“I love clowning. I love to—to—to do stupid things. And clowns need problems to live, so I love to be like, ‘Oh hey!’”
-Mario Lopez, a magician on Penn & Teller: Fool Us
I spent a lot of today making ‘obstacles’ with my two nieces. It started with little balance beams and towers for our ‘finger people’ to climb, and we took turns jumping a hand from block to block. Then one of them wanted an obstacle she could do. So we started crawling under things and balancing on things and laughing. We put all the chairs from the dining room into a line and tried to crawl under them. We built little block towers on each seat so we’d know if we bumped a chair. We stacked blocks with our toes. It was silly, challenging, delightful. I’ve done a very, very little bit of clowning in a theater class. It was so much fun. One question led to another, one problem to another, and the whole thing spiraled out—a something we were sharing.

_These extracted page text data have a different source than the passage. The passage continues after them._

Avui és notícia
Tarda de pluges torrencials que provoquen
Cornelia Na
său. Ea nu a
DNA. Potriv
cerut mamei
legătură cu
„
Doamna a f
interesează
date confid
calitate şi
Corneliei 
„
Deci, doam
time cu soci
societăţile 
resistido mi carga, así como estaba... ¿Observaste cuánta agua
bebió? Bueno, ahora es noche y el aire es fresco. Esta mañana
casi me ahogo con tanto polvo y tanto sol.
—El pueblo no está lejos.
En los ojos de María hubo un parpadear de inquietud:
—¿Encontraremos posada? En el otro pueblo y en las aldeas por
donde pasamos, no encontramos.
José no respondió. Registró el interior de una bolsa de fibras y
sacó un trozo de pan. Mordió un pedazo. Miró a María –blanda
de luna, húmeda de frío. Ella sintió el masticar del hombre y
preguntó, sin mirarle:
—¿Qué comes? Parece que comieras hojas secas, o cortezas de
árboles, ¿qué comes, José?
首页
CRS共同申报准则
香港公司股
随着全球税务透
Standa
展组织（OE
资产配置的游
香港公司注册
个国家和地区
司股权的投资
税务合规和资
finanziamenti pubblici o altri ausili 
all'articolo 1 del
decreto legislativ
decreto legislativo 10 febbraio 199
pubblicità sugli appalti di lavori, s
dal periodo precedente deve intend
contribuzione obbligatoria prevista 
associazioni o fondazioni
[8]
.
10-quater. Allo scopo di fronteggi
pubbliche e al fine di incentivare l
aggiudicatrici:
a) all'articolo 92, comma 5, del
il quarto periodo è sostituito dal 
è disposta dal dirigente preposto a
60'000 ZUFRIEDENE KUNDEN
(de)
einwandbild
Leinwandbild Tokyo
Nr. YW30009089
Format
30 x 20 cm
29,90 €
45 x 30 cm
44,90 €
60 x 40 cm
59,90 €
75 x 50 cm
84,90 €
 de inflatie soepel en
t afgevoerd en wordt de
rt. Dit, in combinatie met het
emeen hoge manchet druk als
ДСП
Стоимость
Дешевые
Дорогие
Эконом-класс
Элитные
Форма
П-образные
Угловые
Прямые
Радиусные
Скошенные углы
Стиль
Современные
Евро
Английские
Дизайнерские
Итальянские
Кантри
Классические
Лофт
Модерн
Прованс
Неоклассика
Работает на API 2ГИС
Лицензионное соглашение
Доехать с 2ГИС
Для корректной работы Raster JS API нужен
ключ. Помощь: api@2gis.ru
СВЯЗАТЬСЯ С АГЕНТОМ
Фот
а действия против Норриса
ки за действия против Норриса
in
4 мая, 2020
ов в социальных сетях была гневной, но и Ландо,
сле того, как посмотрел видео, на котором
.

Sometimes a day starts to feel like one problem after another, one distraction after another, one thing I messed up after another. It feels like Mario Lopez clowning around on stage, trying to stop the salt that’s magically pouring from his hands, his clothes, his feet. But look at his face. He’s laughing, awkward and sheepish and here with us. Scrunched between the chair’s legs and the carpet, blocks clattering down because I’d bumped the chair, I was having a wonderful time. Sometimes when I feel like I keep messing up, I start trying to arrange everything so I won’t run into any problems. But—well, clowns need problems to live.
My nieces and I push the couch so it makes a tight corner with the wall, and they go motoring through. I start after them. The corner’s going to be hard, of course, and that’s wonderful.